Nonbonded kernel #194

Peppone98 · 2024-12-19T19:48:20Z

Nonbonded force calculation using GPU block-based algorithm

This PR introduces a GPU-optimized algorithm for the calculation of nonbonded forces. The algorithm subdivides the system into blocks of 32 particles, evaluates distances between blocks, and computes forces only for interacting blocks within a cutoff radius. The algorithm is incorporated into OpenMM and it is described in a paper by Eastman and Pande (https://onlinelibrary.wiley.com/doi/full/10.1002/jcc.21413).

This new implementation significantly accelerates nonbonded force calculations for large systems as its performance scales linearly with the number of atoms.

Implementation details

The algorithm divides the N atoms in bounding boxes of 32. A bounding box is the smallest rectangular, axis-aligned box that contains 32 atoms. The identification of these boxes is a O(N) problem.
For reasons of spatial coherence, a simple Morton code-based reordering algorithm is employed to ensure that atoms close in space are also close to each other in a reoredered array of indices. This is done by diving the 3D space into cubic small voxels with a side length w slightly smaller than the cutoff radius. The sequence obtained is used in the functions kernel_min_max!, force_kernel! and energy_kernel.
kernel_min_max! : computes the arrays containing minima and maxima of the bounding boxes
force_kernel!: computes the nonbonded forces between particles within interacting bounding boxes
energy_kernel: computes the nonbonded potential energy

Let i and j be the indices of the bounding boxes and let n_blocks be the allocated number of blocks of GPU threads, which matches exactly the number of bounding boxes. Each couple of bounding boxes forms a tile and the 32 threads allocated in each block compute the interactions within each tile. The structure of force_kernel! and energy_kernel is divided in 4 main parts:

j < n_blocks && i < j: computes the forces within 32x32 tiles by shuffling the coordinates, velocities indices of the particles and Atom objects
j == n_blocks && i < n_blocks: computes the forces between the r=N%32 particles in the last box and the particles in the other boxes of 32.
i == j && i < n_blocks: computes interaction within boxes of 32
i == n_blocks && j == n_blocks: computes interactions within the last box of r particles.

In cases 1 and 2, for each tile that has been identified as interacting, the distance of each atom in the first bounding box is computed with respect to the second bounding box and if not within the cutoff a flag is set for that atoms to skip the computation.

Observations and new neighbor finder (GPUNeighborFinder)

DATASET ROWS:

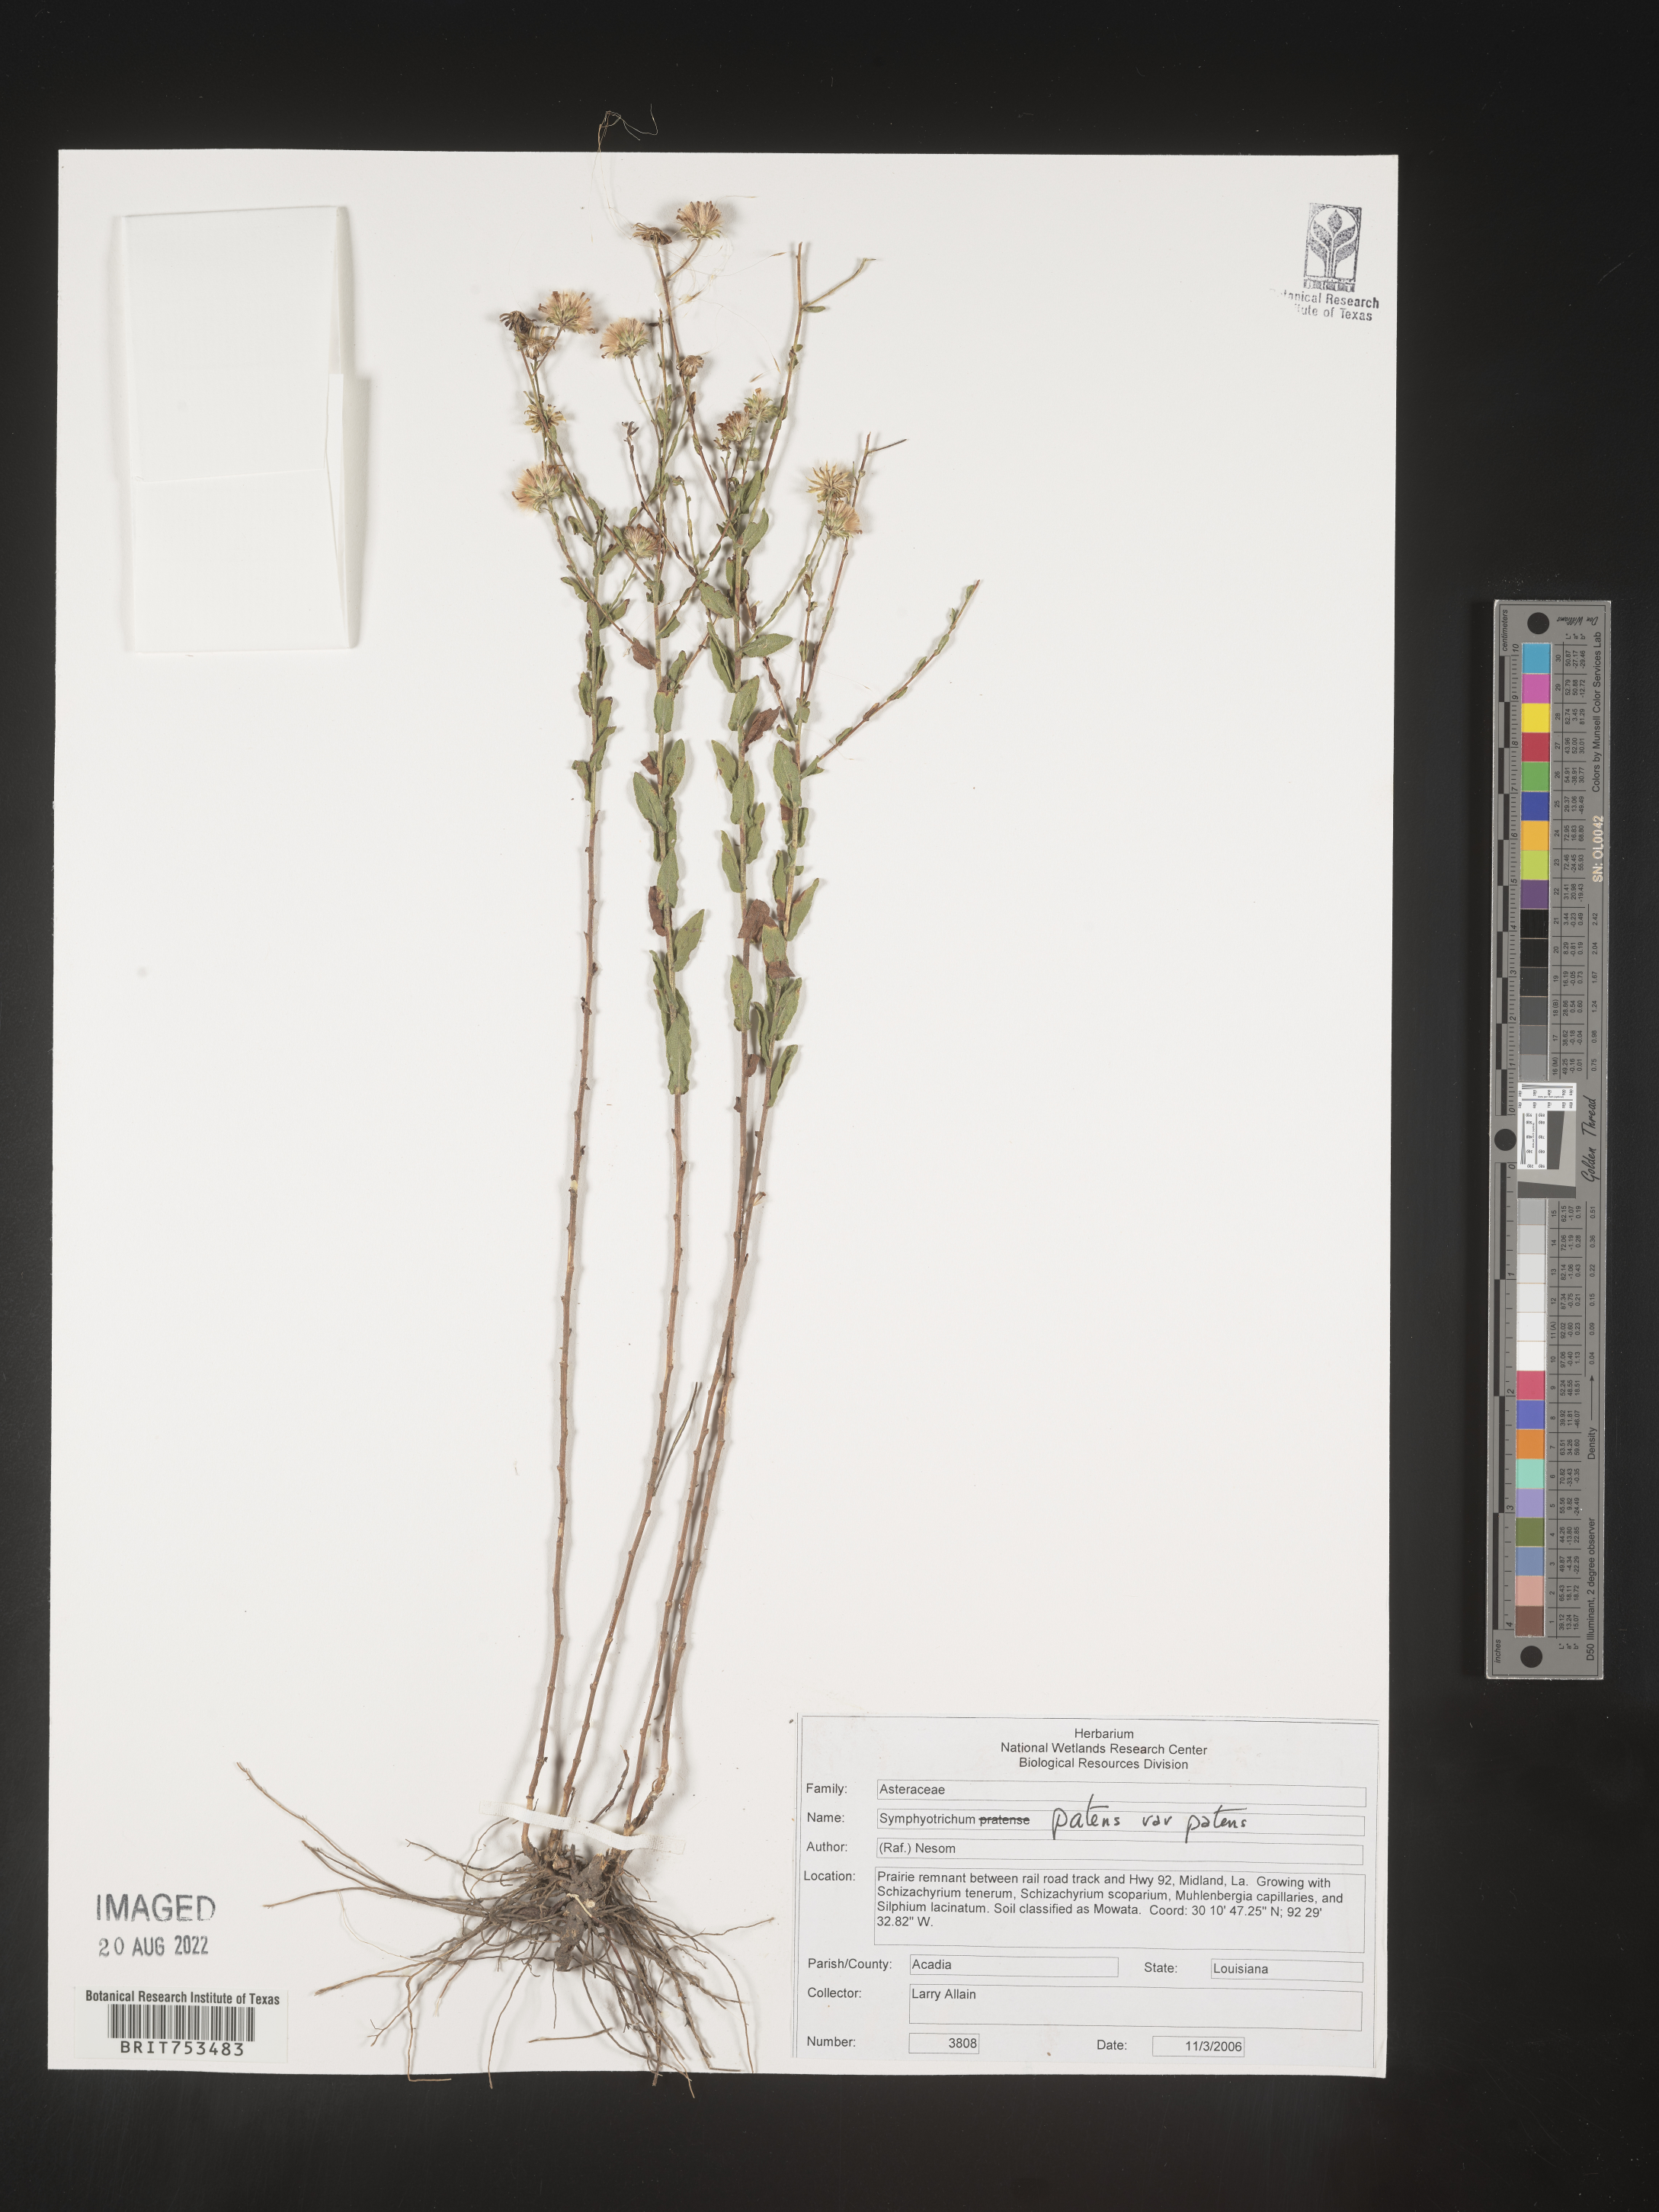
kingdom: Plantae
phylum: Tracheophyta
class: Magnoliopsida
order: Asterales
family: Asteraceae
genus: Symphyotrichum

...

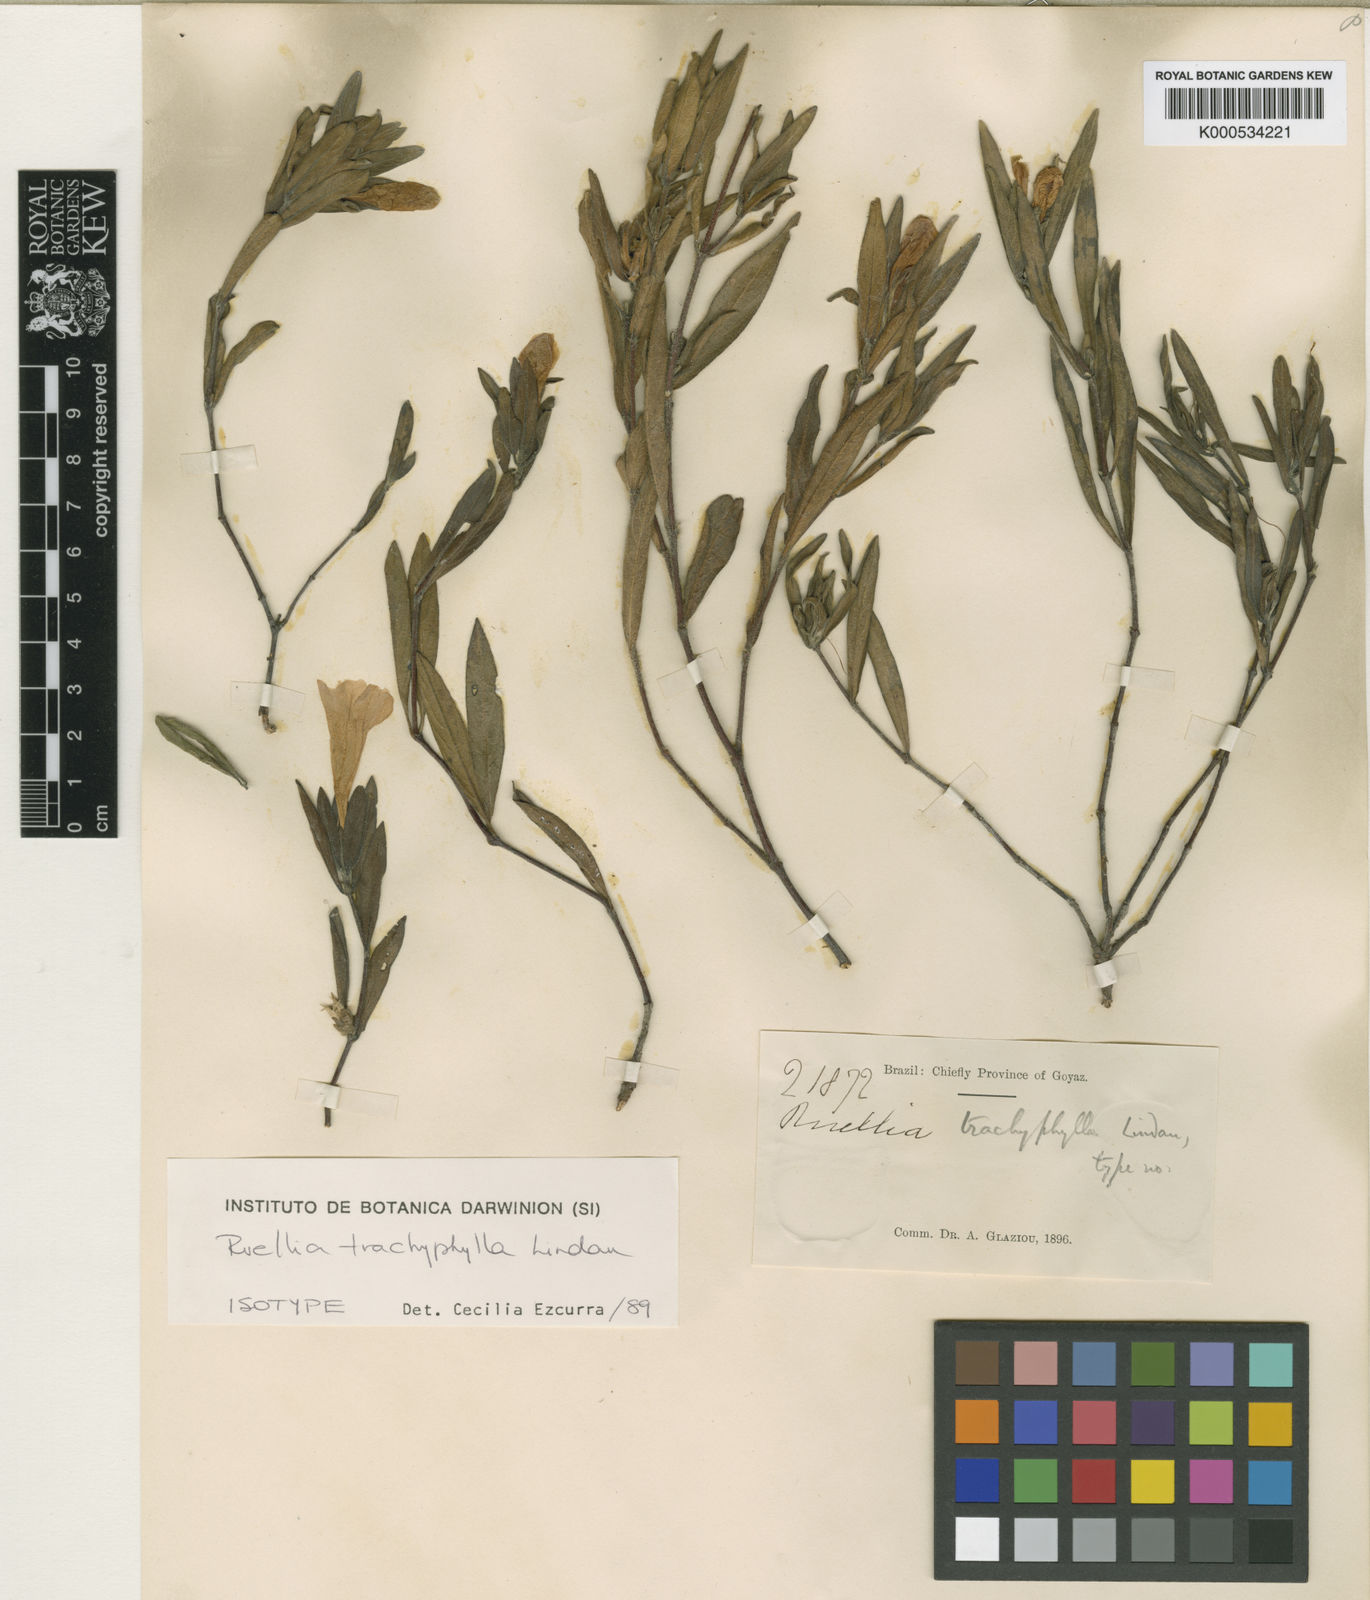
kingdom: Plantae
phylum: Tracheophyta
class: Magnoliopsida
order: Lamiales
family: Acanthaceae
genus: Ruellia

REQUEST 1: Translate this sentence from the nonbonded kernel pull request into Spanish: "A bounding box is the smallest rectangular, axis-aligned box that contains 32 atoms."
REQUEST 2: Pick up the nonbonded kernel pull request where it stops and keep writing it.

TASK RESPONSE 1: Una caja delimitadora es la caja rectangular más pequeña, alineada con los ejes, que contiene 32 átomos.

TASK RESPONSE 2:
The algorithm does not require a neighbor list to be passed as an input
The computation of the maxima and the minima is performed (by default) every 10 steps of dynamics. However, the user can modify this value by setting explicitly the field n_steps_reorder of GPUNeighborFinder.
force_kernel! and energy_kernel make explicit use of the matrices eligible and special defined in GPUNeighborFinder

GPUNeighborFinder: new type of neighbor finder for systems on GPU. For GPUNeighborFinder systems, the function find_neighbors returns nothing as a neighbor list. This because the new calculation does not require previous knowledge of the neighbor list. The new default choices for the setup of the system are displayed below (lines 890-914 of setup.jl):

if gpu
    neighbor_finder = GPUNeighborFinder(
        eligible=CuArray(eligible),
        dist_cutoff=T(dist_neighbors),
        special=CuArray(special),
        n_steps_reorder=10,
        initialized=false,
    )
elseif use_cell_list
    neighbor_finder = CellListMapNeighborFinder(
        eligible=eligible,
        special=special,
        n_steps=10,
        x0=coords,
        unit_cell=boundary_used,
        dist_cutoff=T(dist_neighbors),
    )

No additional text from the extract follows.